Medical Assistance Sierra Leone is working with Africa Surgery Inc. and the Foundation of Orthopedic & Complex Spine Surgery (FOCOS) to provide urgent treatment to people in Sierra Leone suffering from severe scoliosis or Potts Disease, a debilitating TB of the spine.
There are no facilities for such treatment in Sierra Leone; operations are performed in Ghana free of charge by the FOCOS surgeons but travel and hospital costs for the long stay in Ghana need to be met. This amounts to $10,000 (approx £6,500) per person.
There are generally two surgical visits to Ghana annually. There are usually twelve people in a group, almost all of them children, and two chaperones. The stay in Ghana can be from two months to six months depending on the recovery period required. A small number of the children (those who live in very rural areas, and who are responsible for manual tasks) may remain with the project’s ‘community mother’ for a year after surgery to ensure that the metal rod inserted in their spine stays in place and that the recovery is managed with rest and adequate nutrition.
Thirteen year old Mamasu Bangura underwent surgery supported by MASL in 2012. Mamasu’s collapsed spine was causing extreme pain and the FOCOS surgeons worked for 14 hours on reconstructing her spine. Mamasu returned to Freetown over five inches taller. When MASL trustees met her again just four months later she reported that she has no aches, pains or stiffness. Mamasu’s surgery was very complex and the surgeons said that she would not have survived without urgent intervention.

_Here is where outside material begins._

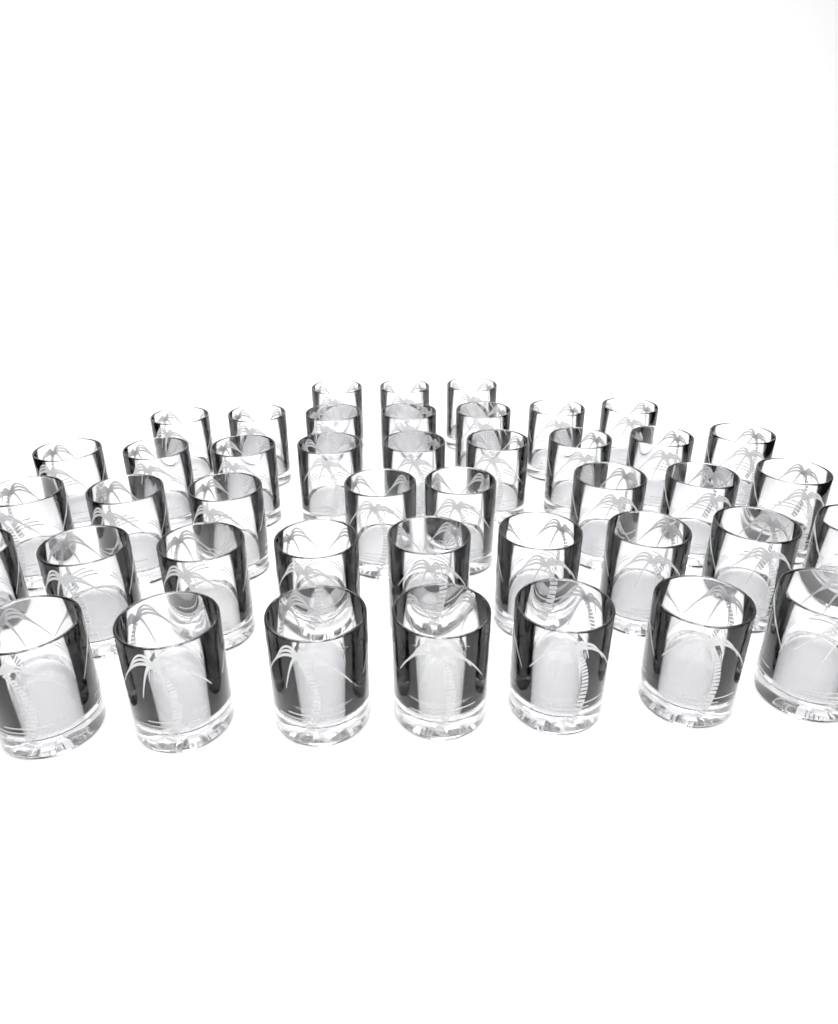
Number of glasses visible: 43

The pictures below show Mamasu’s spine before surgery, back in Freetown with a back brace and now fully recovered.
The mother of six year old Mariatu Kamara brought her daughter from their small village in a remote area of Sierra Leone to Freetown. Mariatu had TB which had damaged some vertebrae of her lower neck. The pain from this infection caused Mariatu to keep her head always up and her spine always arched. Mariatu completed six months of anti-TB medication and was sent to Ghana for urgent treatment in July 2013. Early intervention prevented paralysis and undoubtedly saved her life.
Rugiatu Kargbo is eight years old and living in a rural village in Sierra Leone. When she was six years old, Rugiatu’s spine fractured as a result of a tuberculosis infection which had weakened some of her vertebrae and left her with an open and weeping sore on one side of her back. Rugiatu’s TB was cured with a series of medications, but she needed urgent surgery: X-rays showed a spine which was likely to collapse further and leave her legs paralyzed and could cause her to be incontinent. In July 2013 Rugiatu went for surgery in Ghana and is now fully mobile and pain-free.